Collecting worker node logs

Follow the steps to access the worker and collect worker node logs.

  1. Gather and save the following log files. Review the logs for possible causes of the worker node disruption, such as a lack of memory or disk space, the disk entering read-only mode, and other issues.

    • /var/log/containerd.log
    • /var/log/kern.log
    • /var/log/kube-proxy.log
    • /var/log/syslog
    • /var/log/kubelet.log
  2. Run the following commands and save the output to attach to the support ticket.

    Get container stats (requires SSH access to node).

    crictl stats
    

    Get detailed stats for a specific container.

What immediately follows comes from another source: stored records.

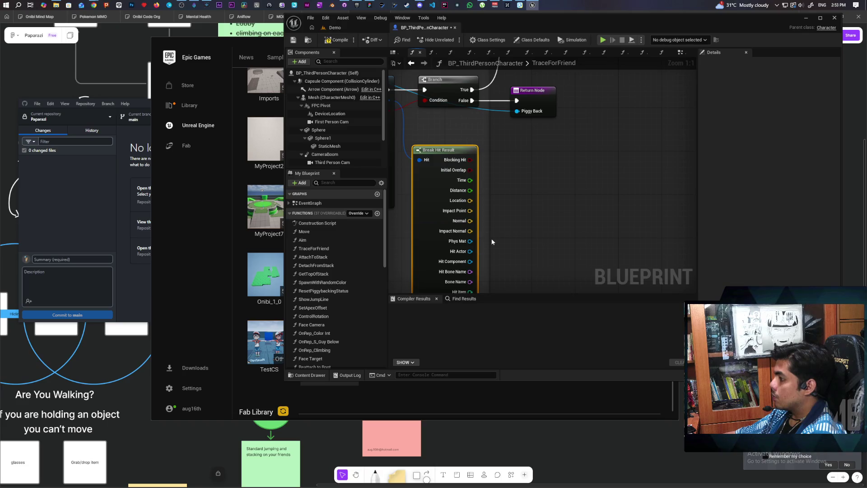
pyautogui.press('ctrl+v')
pyautogui.moveTo(470, 261)
pyautogui.mouseDown()
pyautogui.moveTo(508, 247)
pyautogui.moveTo(523, 224)
pyautogui.moveTo(567, 58)
pyautogui.mouseUp()
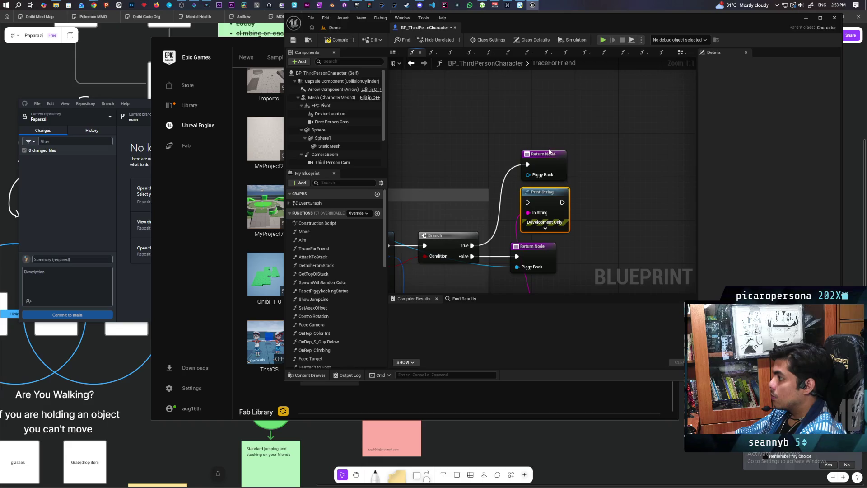
pyautogui.press('ctrl+v')
pyautogui.moveTo(530, 197)
pyautogui.mouseDown()
pyautogui.moveTo(508, 181)
pyautogui.moveTo(570, 170)
pyautogui.moveTo(526, 161)
pyautogui.mouseUp()
pyautogui.click(339, 42)
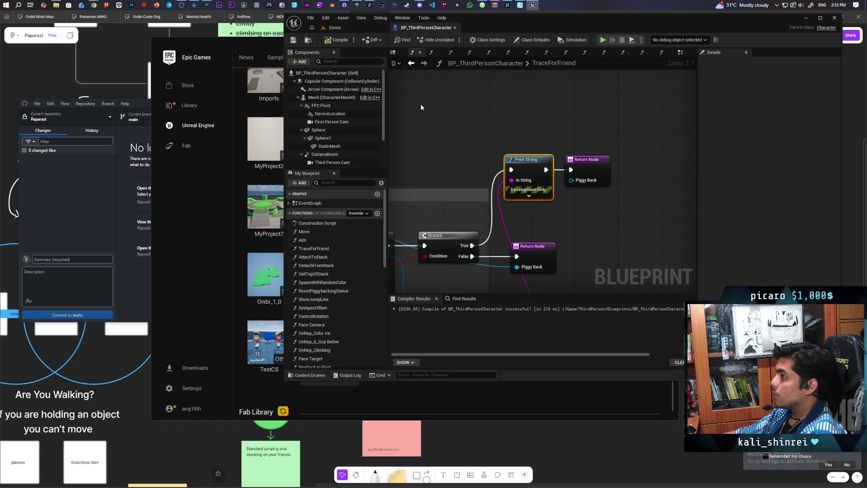
# - Toggle the Sphere Trace By Channel breakpoint with F9 and return to the Demo level
pyautogui.press('Home')
pyautogui.scroll(3, 485, 159)
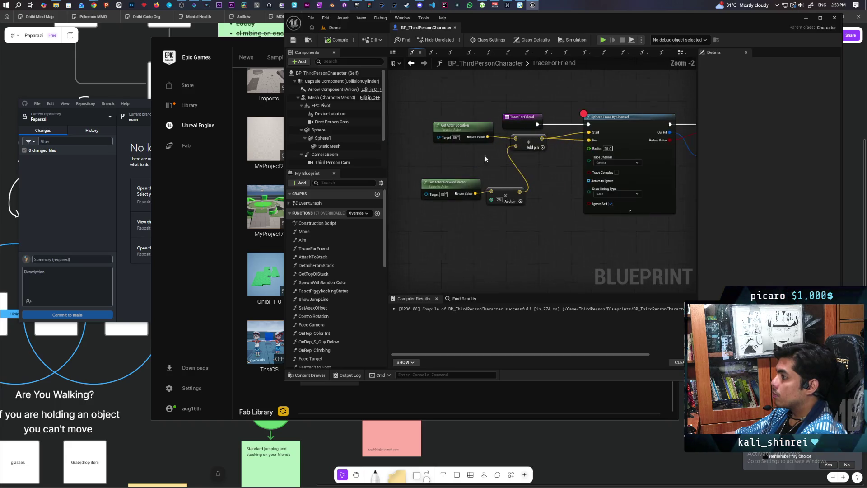
pyautogui.click(609, 127)
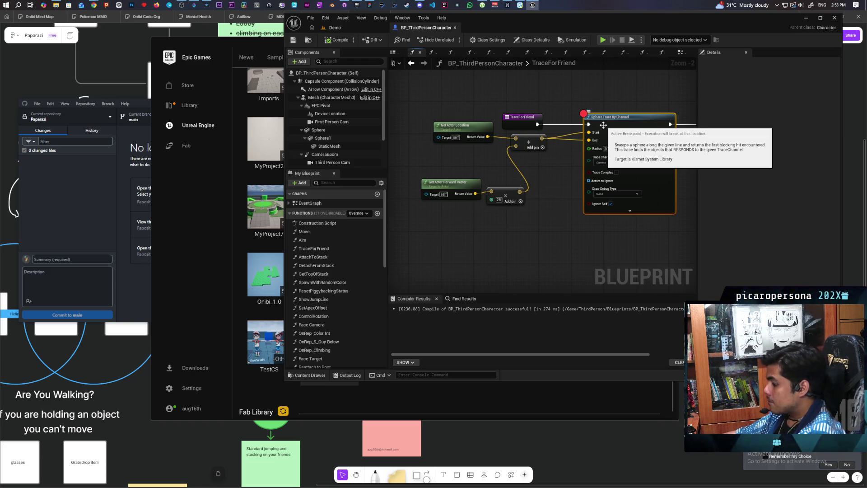
pyautogui.press('F9')
pyautogui.click(377, 28)
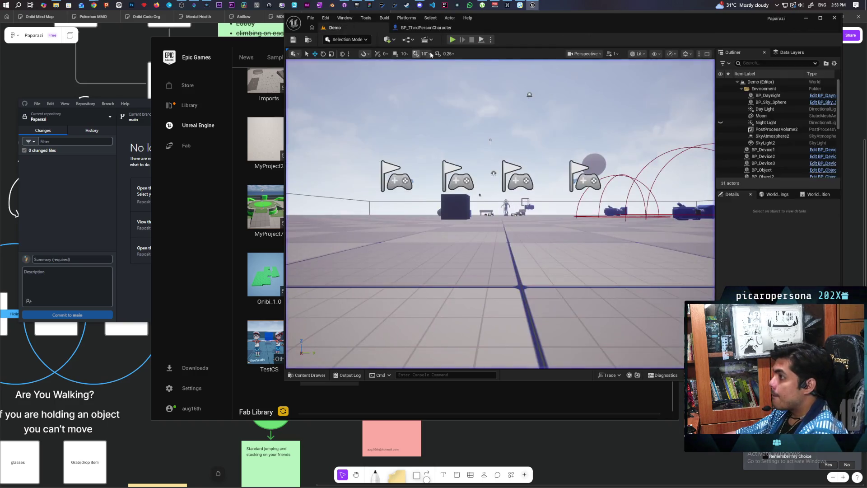
pyautogui.press('alt+p')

    crictl stats --id <container-id> --output json
    

    Run the command to dump running processes.

    ps -aux 
    

    Get a dynamic, real-time view of running processes and kernel-managed tasks and also resource utilization, including CPU and memory usage.

    top 
    

    Get the current system state.

    htop
    

    Get comprehensive monitoring report with historical data.

    atop 
    

    Get real-time information about system processes.

    btop 
    

    Get network connection details.

    netstat 
    

    Get disk usage information.

    df -H
    

    Run vmstat to get reports about processes, memory, paging, block IO, traps, and CPU activity. This command gets the information at 2 second intervals, 5 times.

    vmstat 2 5
    

    Run iostat to collect disk usage statistics covering throughput, utilization, queue lengths, transaction rates, and more.

    iostat -x 1 5 
    

    Collect hardware information.

    lshw 
    

    Find out if the last restart was graceful or not by using the command below.

    last -Fxn2 shutdown reboot
    

    To rule out the disk issue, verify that disk is writable.

    mount | grep -i "(ro"
    touch /this 
    
  3. If the issues persists, open a support ticket and attach all the outputs saved in the previous steps.